What we learned from AWS's us-east-1 outage
Max Rozen / December 08, 2021
In case you missed it, for several hours on December 7, 2021, AWS's us-east-1 region had an outage impacting multiple AWS APIs, taking out various websites across the internet.
According to our own monitoring at OnlineOrNot, the outage started at 2021-12-07 15:32 UTC and began to recover well at 2021-12-07 22:48 UTC (with minor signs of life for a few minutes around 2021-12-07 20:08 UTC).
Had we relied solely on AWS to update their status page before reacting, we would have been waiting a while. In fact, AWS took approximately an hour to update their status page to indicate anything was happening at all.

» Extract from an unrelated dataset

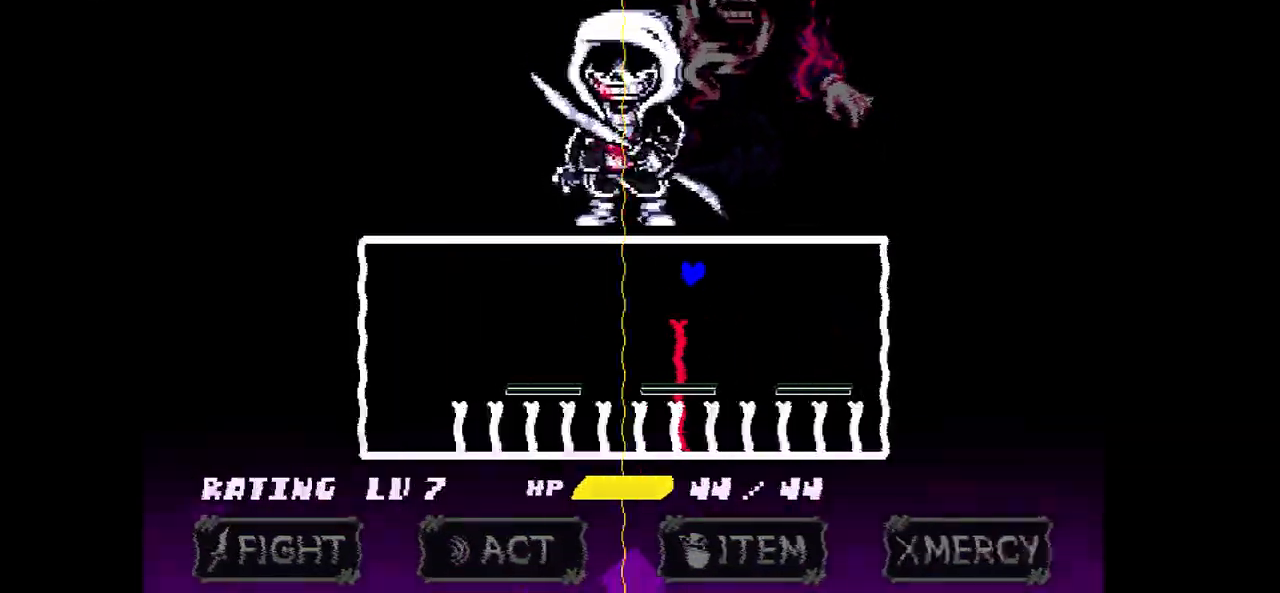
{"keys": [], "events": [[267, "right", "up"]]}
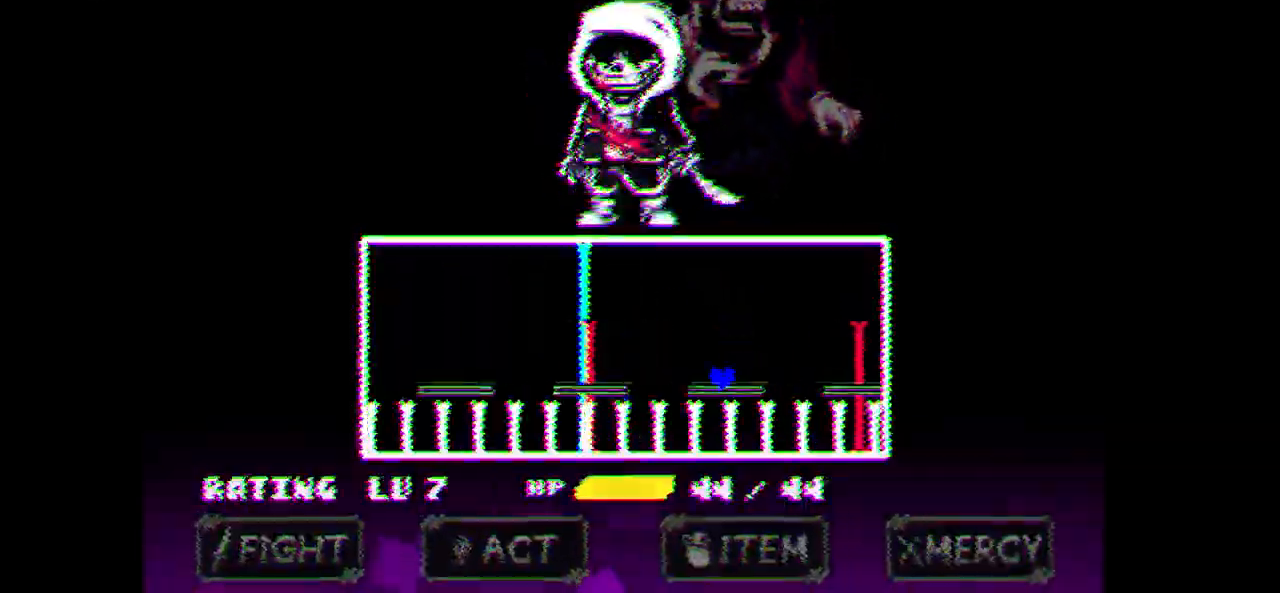
{"keys": [], "events": []}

After things got serious, they added a banner to the top of their status page, explaining what was happening:
The retrospective
Some context
OnlineOrNot is an uptime checker service provides uptime and correctness checks for websites, web apps, and APIs. While our infrastructure is hosted across 20 AWS regions, a single point of failure was hosted in us-east-1.
What went wrong
OnlineOrNot's uptime check service stopped running regularly when us-east-1 started having issues.
Every 60 seconds, our service is kicked off via an AWS Cloudwatch event rule hosted in us-east-1.
When that event fires, a single AWS Lambda in us-east-1 queries our database to determine which URLs need checking, and sends off messages via SQS queues to trigger our checkers in 20 AWS regions.
What went well
Mostly by luck, the database was unaffected and our web app remained online. This let us quickly deploy a banner letting our users know something was wrong:
What we learned
Since the outage we've implemented redundancy and the ability to failover to other AWS regions in our uptime check service.
On top of this, we'll be looking at duplicating more of our stack in other cloud providers to ensure this doesn't happen to OnlineOrNot again on AWS, nor any other cloud service.